At a more granular level, from 2015 onwards, estimates from PHDC were closely aligned to both DHIS and survey at district level, with disparities noted more in sparsely populated rural districts like Overberg. These disparities may reflect survey under-sampling in smaller rural districts as well as differences brought about by migrant populations such as workers(28). Age-group HIV prevalence estimates from the PHDC were closely aligned to the national survey from 2015 onwards, showing consistent HIV prevalence in all age groups over a 5-year period, with higher estimates in older age groups. Higher prevalence in older age groups is expected due to a combination of factors, including increased cumulative incidence with age, and use of ART extending life expectancy. Since DHIS cannot provide age-disaggregated estimates, comparisons with PHDC and survey could not be made. Furthermore, in recent years, estimates at sub-district level are only possible with the PHDC data as the national survey is underpowered at sub-district level. This again highlights the advantages of linked individuated data over both survey data and aggregate routine data in providing granular estimates, not limited to predetermined indicators.
Limitations
A comparative study of this nature is subject to several limitations. Firstly, routine data were validated against sentinel surveillance data, with national surveys serving as the most accurate HIV prevalence estimates or “gold standard”. These survey estimates are however based on smaller sample sizes, over a limited time period, and underpowered for granular estimates which may impact accuracy. PHDC data were less reliable before 2014 due to incomplete electronic data in earlier years. Estimates from each dataset are derived using differing numerators and denominators with differing levels of quality and completeness. Furthermore, both individuated and aggregated routine data are subject to various pitfalls such as capturing errors, administrative errors and consolidation errors which may impact quality and completeness of these data. Pregnancy ascertainment may differ between districts and sub-districts due to differing use of electronic information systems. Since detailed patient characteristics such as socio-economic status and education level are not captured routinely, in-depth comparisons with survey data were not possible. Contextual factors impacting on observed trends in routine data are diverse and require further investigation – these incluDefclerical changes in capturing approaches, widespread impact of the COVID-19 pandemic on service utilisation and staffing, migration patterns etc. Survey and routine data sources evaluated in this study include only patients utilising public health care services, excluding those in the private sector and those without access to public health care. Lastly, while the Western Cape province has established individuated data systems, most other provinces in South Africa are still reliant on aggregated register-based data.

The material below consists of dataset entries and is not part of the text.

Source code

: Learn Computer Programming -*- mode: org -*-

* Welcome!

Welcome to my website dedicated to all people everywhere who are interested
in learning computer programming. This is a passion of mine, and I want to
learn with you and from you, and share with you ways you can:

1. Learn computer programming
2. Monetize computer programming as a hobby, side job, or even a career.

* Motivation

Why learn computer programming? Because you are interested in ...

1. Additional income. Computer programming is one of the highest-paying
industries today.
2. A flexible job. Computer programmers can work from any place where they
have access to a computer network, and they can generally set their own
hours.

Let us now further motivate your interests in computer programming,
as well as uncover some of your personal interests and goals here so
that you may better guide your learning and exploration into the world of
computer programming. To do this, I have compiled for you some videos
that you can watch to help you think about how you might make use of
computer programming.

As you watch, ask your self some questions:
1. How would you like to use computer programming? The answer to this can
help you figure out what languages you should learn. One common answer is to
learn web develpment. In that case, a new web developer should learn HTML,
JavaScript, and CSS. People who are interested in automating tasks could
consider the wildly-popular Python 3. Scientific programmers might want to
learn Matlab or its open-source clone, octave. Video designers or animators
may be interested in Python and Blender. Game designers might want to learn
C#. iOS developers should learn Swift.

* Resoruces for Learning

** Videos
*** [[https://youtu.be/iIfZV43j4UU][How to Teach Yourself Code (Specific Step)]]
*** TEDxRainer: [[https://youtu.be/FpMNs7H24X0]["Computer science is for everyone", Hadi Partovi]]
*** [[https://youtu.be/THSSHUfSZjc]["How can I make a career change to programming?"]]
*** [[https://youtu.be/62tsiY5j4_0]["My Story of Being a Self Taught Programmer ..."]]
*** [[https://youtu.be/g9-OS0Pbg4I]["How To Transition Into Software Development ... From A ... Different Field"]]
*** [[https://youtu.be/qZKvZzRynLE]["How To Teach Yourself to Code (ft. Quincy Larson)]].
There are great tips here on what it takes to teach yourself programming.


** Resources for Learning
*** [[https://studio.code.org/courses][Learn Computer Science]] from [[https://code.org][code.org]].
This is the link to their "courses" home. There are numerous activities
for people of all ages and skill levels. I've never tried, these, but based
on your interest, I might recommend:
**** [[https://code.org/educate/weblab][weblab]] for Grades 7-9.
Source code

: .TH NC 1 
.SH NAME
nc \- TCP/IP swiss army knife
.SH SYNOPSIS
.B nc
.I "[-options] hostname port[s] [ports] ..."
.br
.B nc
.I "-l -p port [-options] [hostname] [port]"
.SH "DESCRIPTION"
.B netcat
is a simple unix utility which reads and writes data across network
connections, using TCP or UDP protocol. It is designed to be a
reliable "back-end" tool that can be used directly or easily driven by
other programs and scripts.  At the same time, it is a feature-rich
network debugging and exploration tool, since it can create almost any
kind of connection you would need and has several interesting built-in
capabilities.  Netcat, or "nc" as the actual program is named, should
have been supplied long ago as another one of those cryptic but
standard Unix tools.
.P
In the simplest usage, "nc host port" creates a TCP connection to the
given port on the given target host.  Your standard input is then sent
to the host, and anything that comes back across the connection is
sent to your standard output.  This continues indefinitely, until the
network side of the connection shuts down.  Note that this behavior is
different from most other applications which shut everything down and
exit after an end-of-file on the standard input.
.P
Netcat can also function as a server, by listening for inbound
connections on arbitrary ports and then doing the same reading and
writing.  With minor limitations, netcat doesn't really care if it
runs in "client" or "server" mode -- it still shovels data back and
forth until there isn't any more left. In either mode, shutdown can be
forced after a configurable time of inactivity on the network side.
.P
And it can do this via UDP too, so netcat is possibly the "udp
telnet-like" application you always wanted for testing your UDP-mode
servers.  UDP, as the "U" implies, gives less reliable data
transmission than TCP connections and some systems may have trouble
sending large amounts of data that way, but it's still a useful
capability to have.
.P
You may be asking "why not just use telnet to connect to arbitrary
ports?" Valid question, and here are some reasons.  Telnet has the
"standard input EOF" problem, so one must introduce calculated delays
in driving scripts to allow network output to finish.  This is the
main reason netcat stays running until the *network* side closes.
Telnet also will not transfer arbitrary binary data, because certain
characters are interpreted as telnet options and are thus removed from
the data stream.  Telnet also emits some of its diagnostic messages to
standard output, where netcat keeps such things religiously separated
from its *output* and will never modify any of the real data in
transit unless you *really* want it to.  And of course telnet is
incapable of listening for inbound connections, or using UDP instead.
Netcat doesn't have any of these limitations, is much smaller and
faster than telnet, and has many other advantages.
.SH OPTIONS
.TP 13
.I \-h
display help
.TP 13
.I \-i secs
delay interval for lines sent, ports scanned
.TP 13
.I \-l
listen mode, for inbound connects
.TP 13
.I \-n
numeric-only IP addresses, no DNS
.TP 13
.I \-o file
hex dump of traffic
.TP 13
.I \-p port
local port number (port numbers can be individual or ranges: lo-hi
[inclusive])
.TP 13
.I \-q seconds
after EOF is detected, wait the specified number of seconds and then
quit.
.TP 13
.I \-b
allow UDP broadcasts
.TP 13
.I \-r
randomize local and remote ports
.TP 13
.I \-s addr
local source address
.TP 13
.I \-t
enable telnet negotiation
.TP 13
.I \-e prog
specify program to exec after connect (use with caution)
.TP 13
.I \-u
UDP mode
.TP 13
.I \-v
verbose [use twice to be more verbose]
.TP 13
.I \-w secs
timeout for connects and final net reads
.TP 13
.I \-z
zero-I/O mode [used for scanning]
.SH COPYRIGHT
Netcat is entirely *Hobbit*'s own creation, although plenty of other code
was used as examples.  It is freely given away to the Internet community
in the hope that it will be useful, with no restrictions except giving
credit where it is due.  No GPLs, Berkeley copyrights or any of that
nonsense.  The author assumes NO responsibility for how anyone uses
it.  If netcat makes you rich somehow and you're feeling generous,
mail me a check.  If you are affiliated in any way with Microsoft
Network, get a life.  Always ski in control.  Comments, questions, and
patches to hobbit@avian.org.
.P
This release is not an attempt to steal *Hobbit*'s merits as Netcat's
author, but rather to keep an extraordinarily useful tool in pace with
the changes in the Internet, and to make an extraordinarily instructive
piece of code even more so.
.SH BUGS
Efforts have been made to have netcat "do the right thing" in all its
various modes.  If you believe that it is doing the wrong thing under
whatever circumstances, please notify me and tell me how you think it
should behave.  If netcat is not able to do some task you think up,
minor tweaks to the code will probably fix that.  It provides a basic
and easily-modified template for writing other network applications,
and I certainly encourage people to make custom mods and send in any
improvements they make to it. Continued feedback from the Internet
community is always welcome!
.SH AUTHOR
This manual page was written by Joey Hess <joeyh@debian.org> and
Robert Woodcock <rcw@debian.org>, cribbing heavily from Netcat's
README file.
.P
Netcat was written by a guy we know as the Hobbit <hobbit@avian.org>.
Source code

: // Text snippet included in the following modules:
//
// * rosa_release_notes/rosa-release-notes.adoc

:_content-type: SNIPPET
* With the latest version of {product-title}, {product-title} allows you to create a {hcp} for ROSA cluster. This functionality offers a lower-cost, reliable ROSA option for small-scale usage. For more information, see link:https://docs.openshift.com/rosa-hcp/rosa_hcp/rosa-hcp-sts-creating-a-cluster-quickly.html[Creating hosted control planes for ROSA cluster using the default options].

The results of this study are therefore not representative of the whole country and highlight the need and potential to strengthen individuated routine information systems for improved surveillance.
Conclusion
Our study demonstrates the validity of routine individuated data for timely and efficient HIV antenatal surveillance, without the additional cost and logistical complexity brought about by regular surveys and with fewer biases compared to routine aggregated data. We highlight the added utility of routine individuated data in providing more granular estimates than sentinel surveillance at district and sub-district level, thereby facilitating more detailed and timely population-level epidemiological trend analysis. While provincial antenatal HIV prevalence trends have increased slowly over time, notable differences in district level trends require further investigation. Strengthening of routine individuated data systems will create an actionable platform to support service delivery and allow richer, more efficient, less costly and more timeous HIV surveillance.